**EXERCISE REQUIREMENTS:**
Look at each line below and count those with the word "melanoma"; the answer is that number only.

**PROVIDED DATA:**
● ● ● ● ●

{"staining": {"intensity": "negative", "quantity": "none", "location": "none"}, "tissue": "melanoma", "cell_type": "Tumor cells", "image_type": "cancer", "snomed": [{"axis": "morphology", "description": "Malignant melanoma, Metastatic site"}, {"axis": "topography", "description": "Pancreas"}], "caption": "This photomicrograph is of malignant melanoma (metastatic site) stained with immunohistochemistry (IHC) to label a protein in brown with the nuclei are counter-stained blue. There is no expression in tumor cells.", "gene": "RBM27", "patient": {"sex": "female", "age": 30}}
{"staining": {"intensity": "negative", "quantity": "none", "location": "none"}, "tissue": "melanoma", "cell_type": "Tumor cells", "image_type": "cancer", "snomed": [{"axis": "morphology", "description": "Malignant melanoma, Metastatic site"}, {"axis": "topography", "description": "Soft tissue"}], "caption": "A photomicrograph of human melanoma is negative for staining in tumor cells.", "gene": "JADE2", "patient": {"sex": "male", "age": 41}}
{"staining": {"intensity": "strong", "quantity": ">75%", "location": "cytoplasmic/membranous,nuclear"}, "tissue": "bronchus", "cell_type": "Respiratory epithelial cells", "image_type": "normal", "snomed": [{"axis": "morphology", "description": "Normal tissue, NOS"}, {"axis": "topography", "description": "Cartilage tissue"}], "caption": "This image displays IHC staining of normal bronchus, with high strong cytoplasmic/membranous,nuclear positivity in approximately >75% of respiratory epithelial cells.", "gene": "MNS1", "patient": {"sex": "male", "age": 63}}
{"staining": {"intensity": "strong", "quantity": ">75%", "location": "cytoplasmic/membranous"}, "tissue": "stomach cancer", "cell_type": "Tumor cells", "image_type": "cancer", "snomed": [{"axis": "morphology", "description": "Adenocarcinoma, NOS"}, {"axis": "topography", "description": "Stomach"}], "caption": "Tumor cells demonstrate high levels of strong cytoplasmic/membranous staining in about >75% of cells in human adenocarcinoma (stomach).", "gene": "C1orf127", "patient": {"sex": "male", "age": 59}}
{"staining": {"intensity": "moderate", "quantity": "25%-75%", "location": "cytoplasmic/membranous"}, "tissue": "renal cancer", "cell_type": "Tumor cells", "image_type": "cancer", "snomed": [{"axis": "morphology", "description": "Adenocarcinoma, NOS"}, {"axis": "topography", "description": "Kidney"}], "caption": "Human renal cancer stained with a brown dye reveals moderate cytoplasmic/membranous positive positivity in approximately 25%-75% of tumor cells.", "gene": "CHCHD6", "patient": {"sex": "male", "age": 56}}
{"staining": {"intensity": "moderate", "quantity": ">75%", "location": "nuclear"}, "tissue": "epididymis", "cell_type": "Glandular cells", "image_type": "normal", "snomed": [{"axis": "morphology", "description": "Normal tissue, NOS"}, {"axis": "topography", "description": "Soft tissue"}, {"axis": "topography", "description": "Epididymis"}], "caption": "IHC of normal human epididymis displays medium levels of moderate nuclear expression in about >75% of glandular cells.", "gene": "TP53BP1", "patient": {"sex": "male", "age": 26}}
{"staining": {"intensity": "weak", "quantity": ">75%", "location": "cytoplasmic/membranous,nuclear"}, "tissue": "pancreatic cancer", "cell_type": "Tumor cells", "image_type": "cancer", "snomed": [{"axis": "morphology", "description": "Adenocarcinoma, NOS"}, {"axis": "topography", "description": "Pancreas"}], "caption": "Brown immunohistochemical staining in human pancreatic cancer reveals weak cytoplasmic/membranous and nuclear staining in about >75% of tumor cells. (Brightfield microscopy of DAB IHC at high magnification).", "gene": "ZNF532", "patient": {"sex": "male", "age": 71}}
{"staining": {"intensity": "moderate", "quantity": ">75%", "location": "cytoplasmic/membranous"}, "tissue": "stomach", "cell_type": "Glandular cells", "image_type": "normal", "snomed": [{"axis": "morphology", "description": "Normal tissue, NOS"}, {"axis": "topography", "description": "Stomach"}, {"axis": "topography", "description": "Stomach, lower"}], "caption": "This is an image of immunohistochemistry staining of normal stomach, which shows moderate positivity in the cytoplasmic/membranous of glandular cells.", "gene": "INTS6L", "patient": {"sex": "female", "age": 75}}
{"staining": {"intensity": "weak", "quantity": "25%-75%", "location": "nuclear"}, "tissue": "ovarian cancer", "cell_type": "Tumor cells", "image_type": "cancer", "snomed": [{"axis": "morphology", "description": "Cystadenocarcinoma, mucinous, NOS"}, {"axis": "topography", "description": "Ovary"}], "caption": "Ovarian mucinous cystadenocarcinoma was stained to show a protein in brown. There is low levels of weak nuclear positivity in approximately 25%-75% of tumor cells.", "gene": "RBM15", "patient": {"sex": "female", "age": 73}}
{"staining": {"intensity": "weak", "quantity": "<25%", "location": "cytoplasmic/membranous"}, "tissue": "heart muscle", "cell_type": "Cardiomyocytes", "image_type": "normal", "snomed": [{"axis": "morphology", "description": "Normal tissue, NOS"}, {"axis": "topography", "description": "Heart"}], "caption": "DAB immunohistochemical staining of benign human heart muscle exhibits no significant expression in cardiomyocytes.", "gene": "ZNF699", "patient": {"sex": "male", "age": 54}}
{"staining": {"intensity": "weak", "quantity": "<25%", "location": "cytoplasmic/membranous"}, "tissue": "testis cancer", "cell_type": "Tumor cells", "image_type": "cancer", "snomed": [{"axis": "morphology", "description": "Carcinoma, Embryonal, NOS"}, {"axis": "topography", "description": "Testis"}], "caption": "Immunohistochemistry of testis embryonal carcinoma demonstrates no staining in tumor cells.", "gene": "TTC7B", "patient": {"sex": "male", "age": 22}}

● ● ● ● ●

**RESPONSE:**
2